- Jeddo, New York Jeddo, New York
- Coordinates: 43°15′19″N 78°27′26″W﻿ / ﻿43.25528°N 78.45722°W
- Country: United States
- State: New York
- County: Orleans
- Elevation: 413 ft (126 m)

= Jeddo, New York =

Jeddo is a hamlet in Orleans County, New York, United States. The settlement was established upon lots 40 and 41 along the Ridge Road in the town of Ridgeway on land granted to Seymour Murdock, James Sheldon, Samuel P. Judson, Zephaniah Judson, Amos Spencer, and William McCormick. After Orlando Bates constructed a stone grist mill at this location in 1827, the settlement was named Batesville. When residents discussed the addition of a post office to their community, a meeting was held in order to decide upon a name. Although several names were proposed, no consensus was met until a young schoolboy proposed the name Jeddo. Assumed to be a joke, the crowd adopted the name and disbanded the meeting. Shortly after, Zechariah Haskins received notice of his appointment as postmaster of Jeddo and the settlement's name was solidified.
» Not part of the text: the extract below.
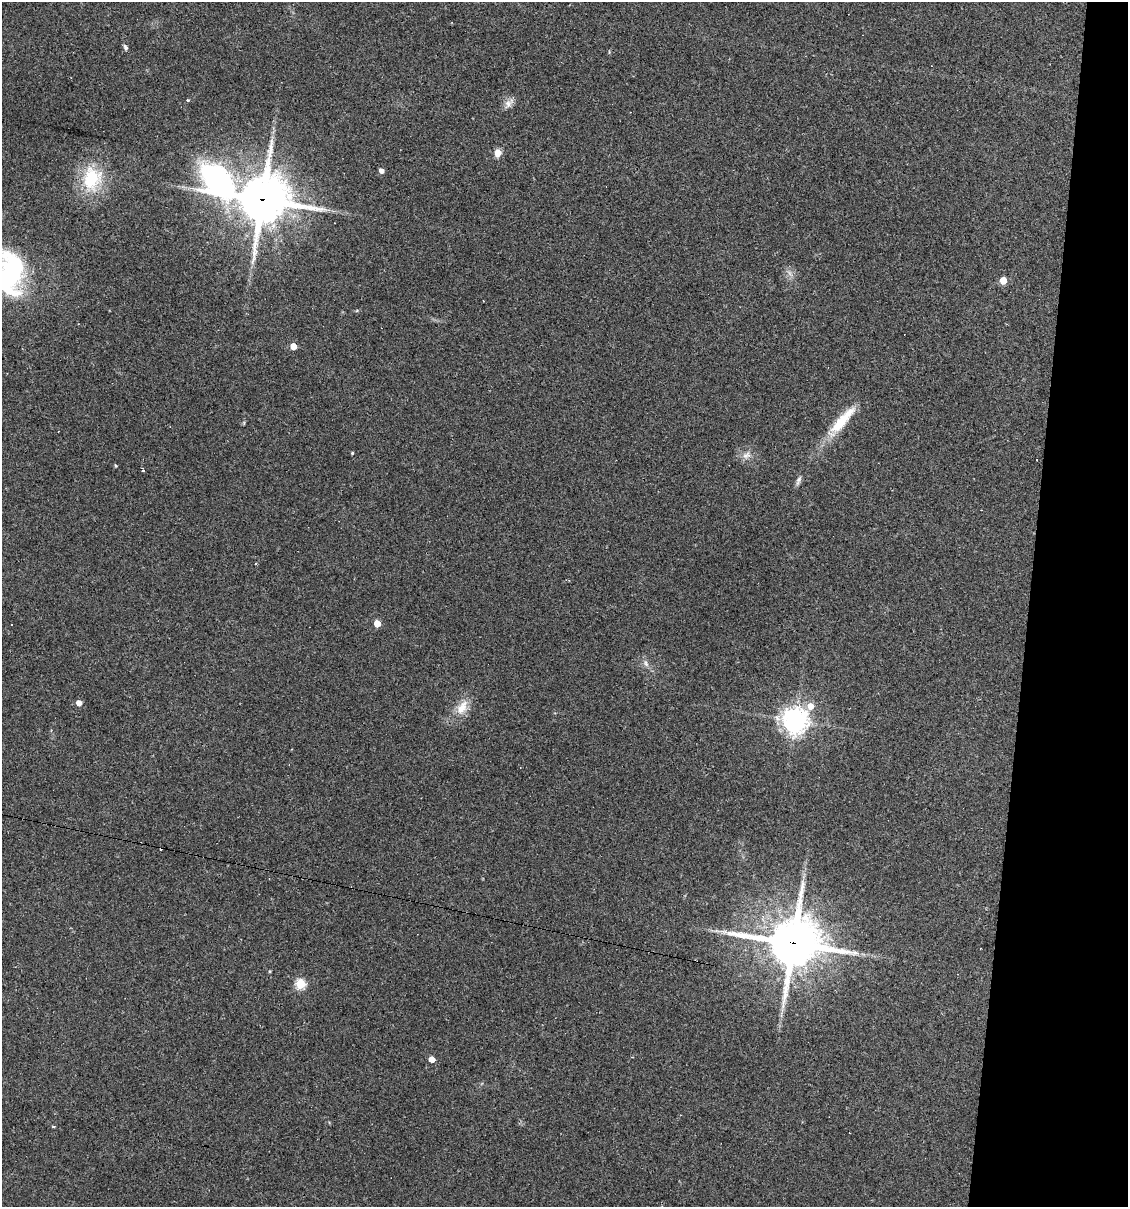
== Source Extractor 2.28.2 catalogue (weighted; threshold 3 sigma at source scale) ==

To power the grist mill, and later a saw mill, a ditch was constructed across Ridge Road and a small waterfall was created to provide ample energy. This cleared swampy land to the south of the road, opening additional land for farming. The settlement was also home to a Seventh-day Adventist Church organized in 1871 and a Baptist church organized in 1887.